SBZ: Wenn Sie all Ihre Erfahrungen aus zurückliegenden Coachings zusammennehmen, was, glauben Sie, erzielt die stärkste Wirkung auf die Kundschaft?

Bremer: Am Ende entscheidet der Kunde. Ob und an wen er den Auftrag vergibt, hängt von verschiedenen Faktoren ab. Ein Kunde wird niemals einen Auftrag vergeben, wenn er seinem Handwerker nicht vertraut und auch zutraut, diesen Auftrag in seinem Sinne auszuführen. Und genau das ist der entscheidende Unterschied. Wenn wir es schaffen, die Wünsche und Bedürfnisse des Kunden zu verstehen und diese in seinem Interesse umzusetzen, dann erhalten wir auch den Auftrag.

SBZ: Warum reicht es nicht, sich allein auf diesen Punkt zu konzentrieren?

Bremer: Kundenbindung geht vor Kundengewinnung.

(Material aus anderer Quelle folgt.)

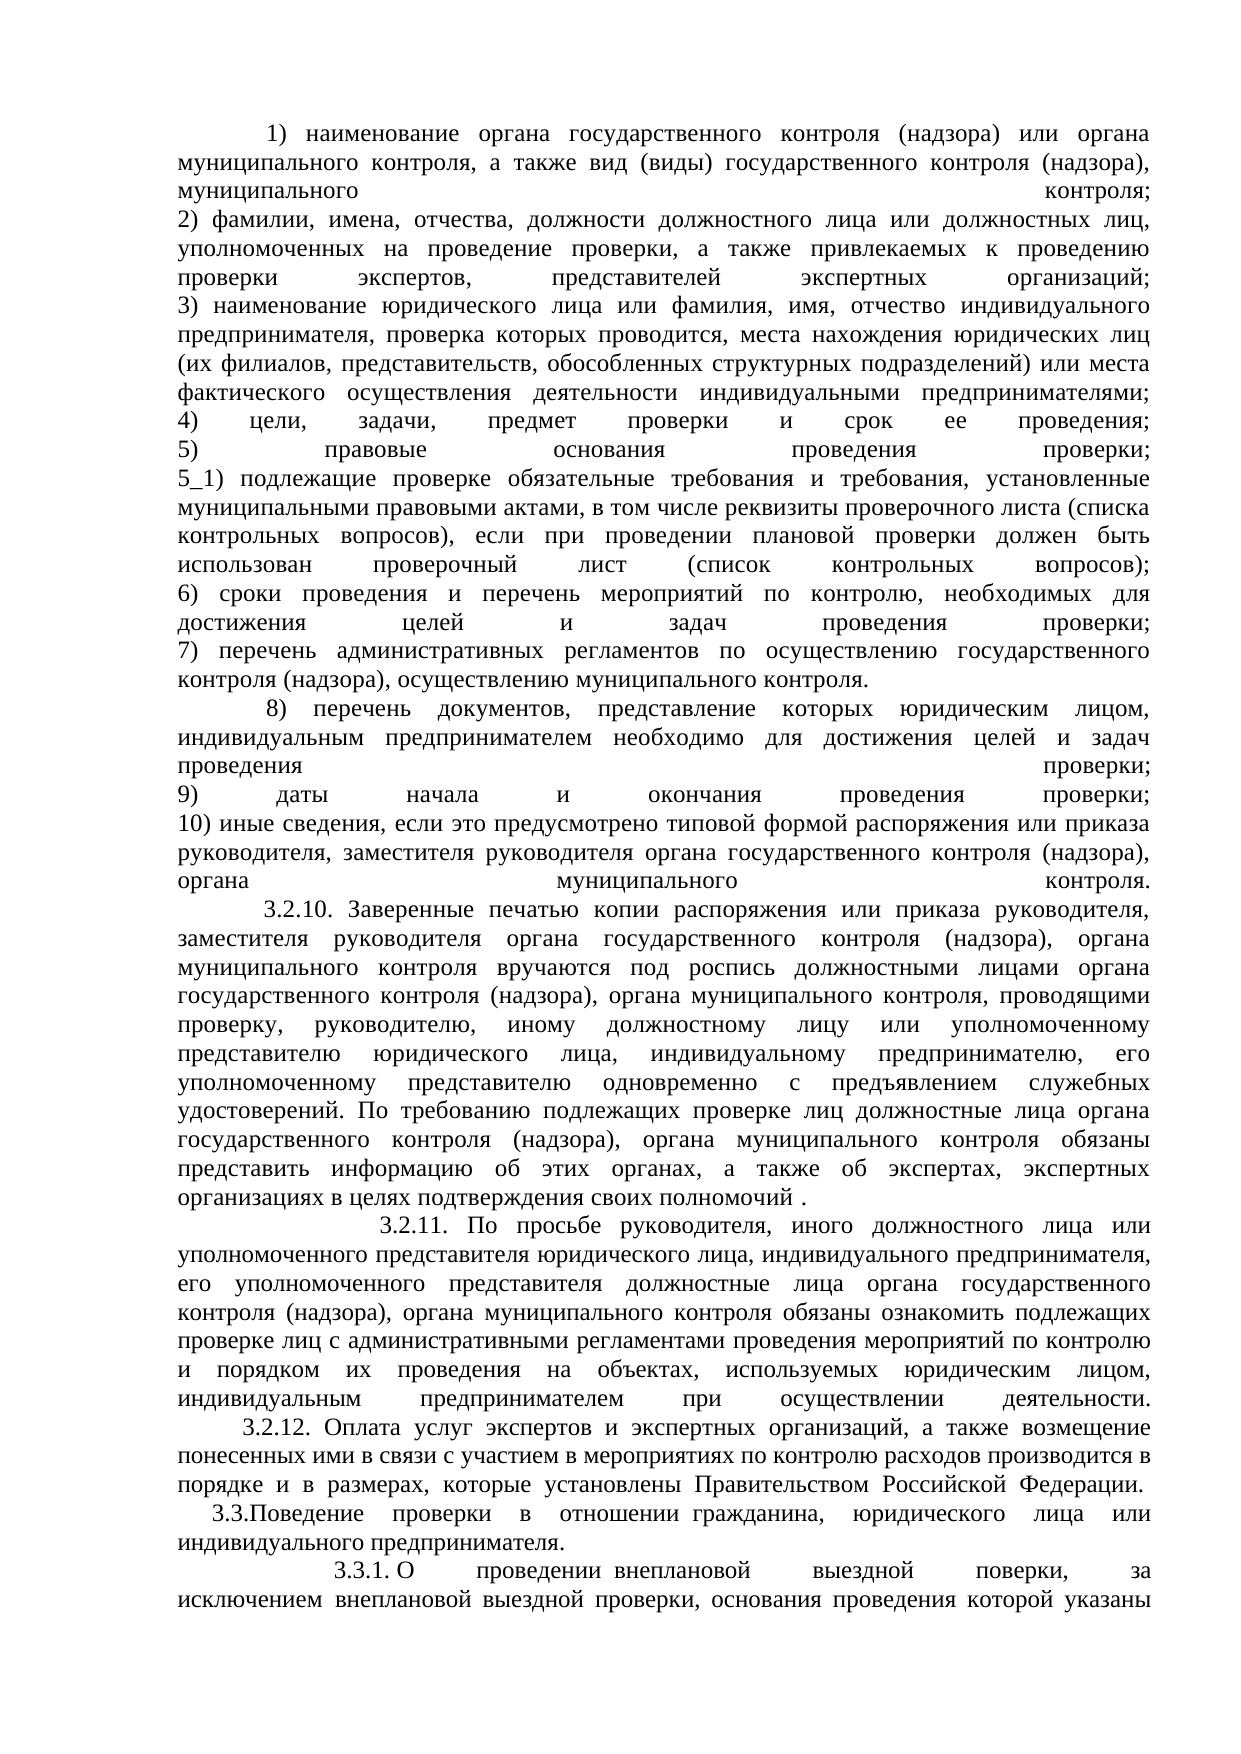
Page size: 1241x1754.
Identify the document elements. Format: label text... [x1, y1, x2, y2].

Ein begeisterter Kunde kommt wieder. Und er bringt neue Kunden mit. Deshalb ist die professionelle Kundenbindung für die Zukunft eines Handwerksbetriebes enorm wichtig. Betriebe müssen sich als Dienstleister präsentieren. Gut 90 % aller Kunden waren im Internet und haben sich informiert, bevor sie zum Fachhandel gegangen sind. Trotzdem haben fast 30 % aller Handwerker keinen Internetauftritt, nicht nur SHK.

SBZ: Sie meinen also, eine professionell angelegte und gelebte Kommunikationsstrategie ist auch für kleine Handwerksbetriebe unverzichtbar, um das wirtschaftliche Überleben zu sichern?

Bremer: Unbedingt. Der Markt hat sich durch das Internet deutlich gewandelt. Neue Wettbewerber, Onlinehandel und Direktverkauf ermöglichen dem Kunden, neue Wege zu gehen. Gerade, weil es jetzt gut läuft. Handwerker, die in Zukunft erfolgreich und selbstbestimmt arbeiten wollen, brauchen den Kunden und somit eine gute Kundenbindung.